Facebook Politics Comes to Pepper Pike
BY Nancy Scola | Thursday, October 7 2010
I wondered, can online politics be local? In a comment, Jill Zimon, recently-elected member of the Pepper Pike (OH) City Council, says, yes, absolutely:
[A]s a local candidate last year in a town with about 5000 registered voters in NE Ohio, I absolutely used Facebook, as well as other online tools, to supplement face to face and phone contact. And I've not seen a disintegration in following - what I did was convert the contacts to an email list populated with people who love getting updates, something that no council member (I was elected to city council in 11/09) had ever done, by snailmail or otherwise. The pages for my campaign still exist on FB but I have to say that my general personal FB page and wall are followed by constituents too.

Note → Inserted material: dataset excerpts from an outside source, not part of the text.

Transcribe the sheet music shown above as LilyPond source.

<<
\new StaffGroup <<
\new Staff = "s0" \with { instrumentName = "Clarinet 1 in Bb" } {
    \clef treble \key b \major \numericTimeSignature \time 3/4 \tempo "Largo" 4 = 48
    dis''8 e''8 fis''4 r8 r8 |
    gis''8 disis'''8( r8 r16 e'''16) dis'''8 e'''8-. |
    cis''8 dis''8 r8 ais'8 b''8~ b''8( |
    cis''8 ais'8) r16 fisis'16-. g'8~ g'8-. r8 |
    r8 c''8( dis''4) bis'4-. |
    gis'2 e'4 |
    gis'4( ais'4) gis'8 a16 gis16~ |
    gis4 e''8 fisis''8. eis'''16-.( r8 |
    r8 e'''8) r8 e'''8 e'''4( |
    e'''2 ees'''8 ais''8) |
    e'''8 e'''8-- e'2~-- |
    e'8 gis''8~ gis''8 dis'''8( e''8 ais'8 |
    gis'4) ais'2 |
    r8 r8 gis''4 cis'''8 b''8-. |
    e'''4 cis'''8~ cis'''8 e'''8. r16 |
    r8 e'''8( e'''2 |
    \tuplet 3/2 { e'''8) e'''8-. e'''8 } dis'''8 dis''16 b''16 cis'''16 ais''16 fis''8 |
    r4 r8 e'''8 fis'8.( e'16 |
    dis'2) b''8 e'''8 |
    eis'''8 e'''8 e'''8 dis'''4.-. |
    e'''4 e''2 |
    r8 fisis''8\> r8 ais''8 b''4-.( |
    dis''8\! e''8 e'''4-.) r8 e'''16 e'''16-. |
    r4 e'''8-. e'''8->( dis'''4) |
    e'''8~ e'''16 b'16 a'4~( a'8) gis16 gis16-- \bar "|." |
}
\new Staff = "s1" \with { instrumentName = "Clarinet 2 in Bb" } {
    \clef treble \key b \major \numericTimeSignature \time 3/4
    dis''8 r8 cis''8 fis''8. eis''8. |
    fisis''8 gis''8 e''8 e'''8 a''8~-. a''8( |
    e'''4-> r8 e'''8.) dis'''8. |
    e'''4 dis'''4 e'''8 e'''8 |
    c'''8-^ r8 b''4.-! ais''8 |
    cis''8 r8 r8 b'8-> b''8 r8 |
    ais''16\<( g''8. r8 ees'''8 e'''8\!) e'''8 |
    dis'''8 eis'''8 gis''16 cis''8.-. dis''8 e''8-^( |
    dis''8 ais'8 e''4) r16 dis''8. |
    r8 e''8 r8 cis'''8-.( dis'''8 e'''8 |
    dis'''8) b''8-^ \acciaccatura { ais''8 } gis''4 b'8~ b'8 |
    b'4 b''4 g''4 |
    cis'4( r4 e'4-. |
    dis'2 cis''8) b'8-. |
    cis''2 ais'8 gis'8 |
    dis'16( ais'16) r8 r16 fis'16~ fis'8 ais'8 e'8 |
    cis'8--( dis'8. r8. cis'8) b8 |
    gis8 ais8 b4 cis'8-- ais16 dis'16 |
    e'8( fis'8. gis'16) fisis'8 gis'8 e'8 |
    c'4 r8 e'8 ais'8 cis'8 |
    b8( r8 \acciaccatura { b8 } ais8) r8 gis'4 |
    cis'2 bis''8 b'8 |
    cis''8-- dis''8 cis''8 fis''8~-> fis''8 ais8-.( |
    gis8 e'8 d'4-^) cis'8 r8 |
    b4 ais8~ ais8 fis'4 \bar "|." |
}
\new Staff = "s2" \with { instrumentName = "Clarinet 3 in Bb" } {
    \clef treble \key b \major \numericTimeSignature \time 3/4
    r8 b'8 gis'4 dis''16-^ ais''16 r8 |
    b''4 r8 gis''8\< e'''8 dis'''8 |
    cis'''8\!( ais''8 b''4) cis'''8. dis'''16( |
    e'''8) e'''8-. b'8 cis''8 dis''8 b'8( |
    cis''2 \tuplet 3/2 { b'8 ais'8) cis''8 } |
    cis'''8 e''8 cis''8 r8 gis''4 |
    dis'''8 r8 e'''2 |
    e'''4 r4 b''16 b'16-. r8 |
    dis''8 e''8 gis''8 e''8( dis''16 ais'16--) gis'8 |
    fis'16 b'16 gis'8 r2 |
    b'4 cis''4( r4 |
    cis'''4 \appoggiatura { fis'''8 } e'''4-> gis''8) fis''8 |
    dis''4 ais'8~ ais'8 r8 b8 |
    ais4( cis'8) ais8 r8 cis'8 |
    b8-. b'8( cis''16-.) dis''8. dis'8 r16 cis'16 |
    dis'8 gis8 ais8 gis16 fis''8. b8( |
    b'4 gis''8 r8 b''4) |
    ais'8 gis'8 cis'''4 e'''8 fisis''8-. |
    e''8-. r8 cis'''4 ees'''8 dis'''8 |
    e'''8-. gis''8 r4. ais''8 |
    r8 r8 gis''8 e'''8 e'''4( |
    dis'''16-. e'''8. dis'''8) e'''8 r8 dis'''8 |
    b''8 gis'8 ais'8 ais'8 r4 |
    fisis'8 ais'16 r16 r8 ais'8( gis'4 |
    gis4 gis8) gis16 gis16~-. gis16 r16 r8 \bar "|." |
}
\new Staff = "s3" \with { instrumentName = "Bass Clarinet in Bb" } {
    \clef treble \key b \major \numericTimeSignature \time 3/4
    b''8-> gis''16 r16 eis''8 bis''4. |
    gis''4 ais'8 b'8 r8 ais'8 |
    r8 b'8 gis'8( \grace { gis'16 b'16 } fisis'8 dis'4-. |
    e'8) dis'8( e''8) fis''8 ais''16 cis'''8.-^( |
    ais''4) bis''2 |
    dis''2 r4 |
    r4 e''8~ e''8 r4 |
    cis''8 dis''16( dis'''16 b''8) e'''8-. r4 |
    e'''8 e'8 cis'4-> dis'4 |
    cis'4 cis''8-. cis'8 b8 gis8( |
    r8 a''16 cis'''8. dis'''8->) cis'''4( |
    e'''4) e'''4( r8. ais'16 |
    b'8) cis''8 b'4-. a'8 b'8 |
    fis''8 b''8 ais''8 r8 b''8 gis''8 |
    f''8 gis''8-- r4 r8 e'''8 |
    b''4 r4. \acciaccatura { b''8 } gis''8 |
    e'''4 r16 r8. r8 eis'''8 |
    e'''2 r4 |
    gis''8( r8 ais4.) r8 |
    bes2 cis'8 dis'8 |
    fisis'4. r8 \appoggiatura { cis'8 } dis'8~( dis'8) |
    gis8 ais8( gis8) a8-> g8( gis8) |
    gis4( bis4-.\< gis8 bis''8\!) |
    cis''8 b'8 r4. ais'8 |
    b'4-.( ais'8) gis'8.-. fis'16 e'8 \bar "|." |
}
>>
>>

I'd agree that we just don't know a whole lot yet, but frankly, I have found Facebook, in conjunction with my other connecting activities, to be a great way for me to keep up on locals and vice versa. Because we're a small city, information that goes around the schools or the school district, related to individuals or businesses that have personal or other successes - they are often "reported" first on Facebook - long before a weekly local paper comes out and because local, too small for the metro paper to cover (the Plain Dealer).
There certainly seems to be plenty of room for actual practitioners of online politics to join the pundits in offering insight in the great Gladwellian social change debate.